19 heures. Le dîner est sans cérémonie. Pilar sort du congélateur les tortillas qu’elle achète une fois par semaine. Elle les réchauffe, les remplit de jambon et de tomates et les sert accompagnées d’un café au lait. La famille se régale, et Jesus, qui en oublie son régime, se ressert abondamment avant de partir pour assister à un match de basket. Ce n’est pas ce soir qu’il perdra des kilos.

20 heures 30. Pilar empile la vaisselle dans l’évier. Il sera bien temps de s’en occuper demain matin. Ce soir, elle n’en a pas le courage et monte se démaquiller, se mettre en robe de chambre et s’allonger entre ses deux garçons encore une fois hypnotisés par la télé.
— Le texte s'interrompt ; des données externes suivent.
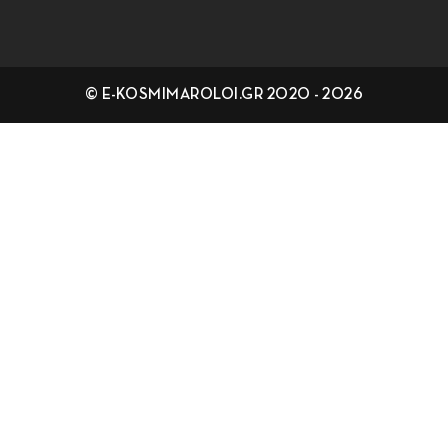
© E-KOSMIMAROLOI.GR 2020 - 2026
Pilar les dépose chacun dans leur lit et s’installe devant un film à suspense américain pour attendre le retour de son mari.

23 heures. Jesus rejoint Pilar au lit pour regarder un dernier film. La télévision a décidément un pouvoir d’attraction auquel les Ortiz ne résistent pas. Encore une fois, ce soir, ils dorment, avec, sur leurs visages, la lumière tremblotante du poste resté allumé.